Sunday, August 10, 2014

Even the Losers Get Lucky

We GMs study history and often try to use the strategies and tech in our fantasy campaigns and campaign worlds. But are we only studying the winners? How often do we consider the losers? I don’t, at least I don’t often enough. What do I mean? I think we need some examples:

- For every Bill Gates and Steve Jobs, how many tech entrepreneurs bombed? What happened to them? Are they working for Microsoft or Apple or are they teaching community college computer science? Do they have a huge chip on their shoulder or intense bitterness?
- Remember all those barbarian tribes that gave Rome such a problem? Most of them were doing that because more powerful tribes were driving them out of their homelands. They were actually the losers of other wars attacking Rome because they were caught between a rock and a hard place. We all think about the Huns and the Mongols, but how many small wars did their expansions create? Where did all the refugees go?
- Irish Potato Famine - There are a ton of us in the USA who know exactly where those refugees went; they came here. Anti-Irish prejudice was rampant, and they had a horrible time trying to find work and feed their families, but a couple generations later, they were the politically powerful in areas that had been slums and ghettos. By the way - Did you know that there was enough food to feed all of Ireland being grown in the country? It was being exported. I agree that modern historians should consider whether this was a natural disaster or an evil social engineering.

OK - next two are hugely politically incorrect, but still historic and should be considered. You’ve been warned.
- We all know the Nazis killed millions of Jews and others during their reign, but right now focus on the money. When those Jews were wealthy and had great artworks, the Nazis confiscated them and individual party leaders often attempted to hide that wealth away. Later when the Nazis were put down, many of these art treasures were found, but you cannot return them to someone who was mass murdered. There are still court cases today 70+ years later. It gets really complicated - If a Jew sold a treasure for 10% of its value in order to raise funds to escape Germany, are his descendants entitled to that treasure since it was in many opinions stolen from him? Also - You now have a country with quite a few mass graves.
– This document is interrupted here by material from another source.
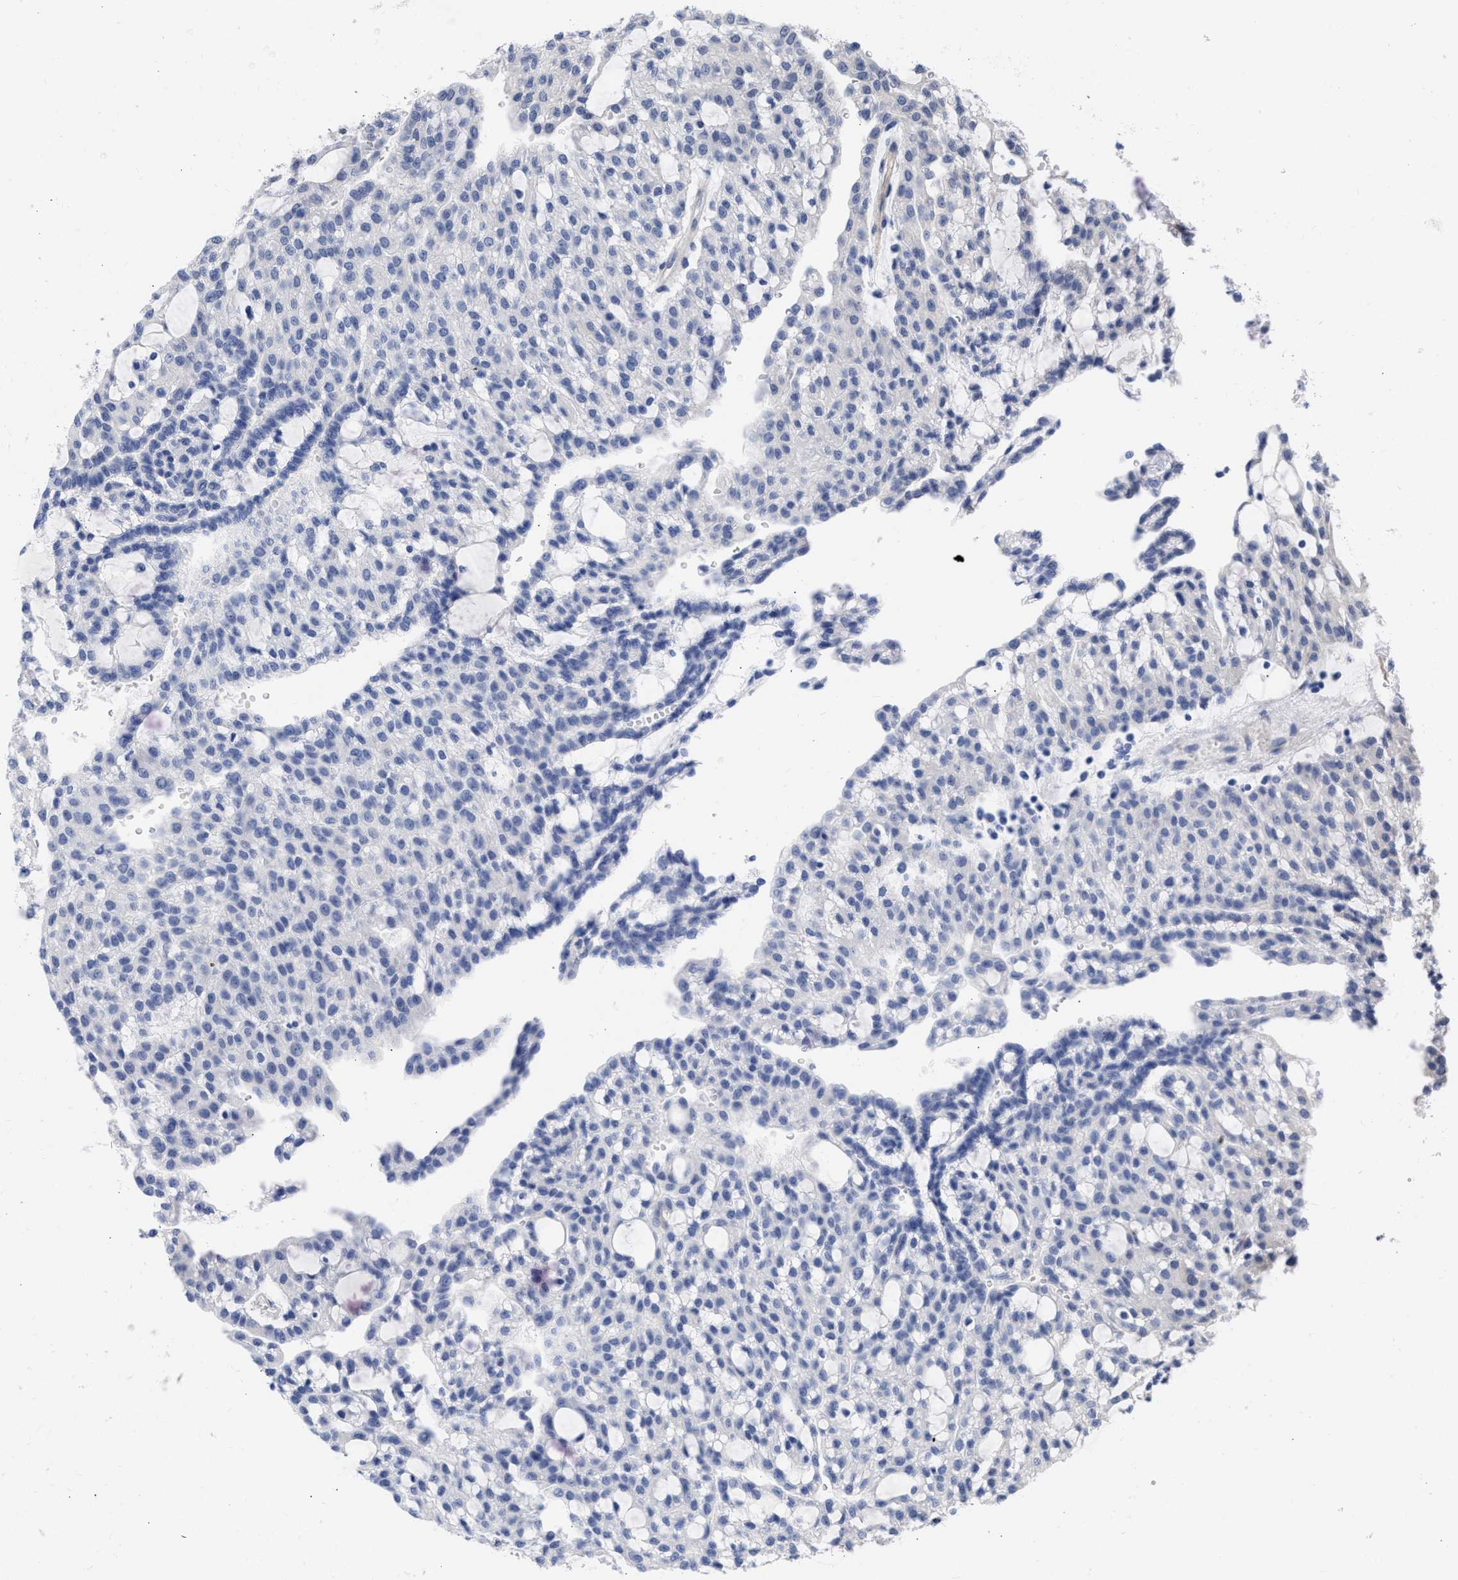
{"staining": {"intensity": "negative", "quantity": "none", "location": "none"}, "tissue": "renal cancer", "cell_type": "Tumor cells", "image_type": "cancer", "snomed": [{"axis": "morphology", "description": "Adenocarcinoma, NOS"}, {"axis": "topography", "description": "Kidney"}], "caption": "Immunohistochemical staining of renal adenocarcinoma displays no significant positivity in tumor cells.", "gene": "THRA", "patient": {"sex": "male", "age": 63}}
After that many people were killed, those bodies have to go somewhere. Let’s not forget that many believe that the reparations forced on Germany after WWI are directly responsible for the rise of the Nazi Party and therefore are one of the chief causes of WWII. So, the winners and losers of WWI caused WWII by their actions. That makes the losers pretty darn important!
- After the USA Civil War, all slaves were freed (eventually). Where did they go? Many stayed put and lived lives not that different from how they lived before. Many flocked to places where they thought they would be given a fair chance, but that didn’t always work out either. Even though they were effectively the “winners”, they still created a refugee issue. And what about the South? Things were completely messed up by the loss of so many prominent citizens as well as the inflow of carpetbaggers and other scoundrels.

The point is that after a major conflict, something needs to happen with the losers, and the ramifications of that are often more important that what happened to the winners. The winners often go on living as they did before, though sometimes with vastly more territory. The losers’ lives are changed forever.

I do use these ideas in Fletnern. I already discussed the Dethebs fleeing their earthquake ravaged homeland and being turned into slaves. There was a Goblin Empire civil war that caused the orcs and goblins to flee south (to the Gold Mountains) pushing the dwarves out of their ancestral homes. The elves fled Kouluckssie (don’t let them hear you say that!) and built a new country for themselves in the Slyvanian Forest. But in the need to build a new homeland, they needed more muscle, so they brought satyr, centaur and minotaur slaves with them. Later these slaves were released due to changing moral ethics, but then they needed to go somewhere too. Perhaps the best example - The Lats of Garnock attacked Villai. They won, but lost far too many men. So they retreated and regrouped, for a generation! They stormed back out and almost took over the continent. This time when they retreated, they closed the gates of their city and lived another generation as isolationists. But the Lats held Parnania for almost a generation. When they eventually pulled out of Parnania, there were major issues of who owned what land: the owners before the war? the Yugsilantis who liberated the holds?

1 comment:

  1. If you’re looking for some really cool “losers” - read up on Carthage and Archimedes. This empire that fought against the Roman empire had some of the best tactics and tech - tech your game should be able to use since it’s based on inventions from 2,000+ years ago.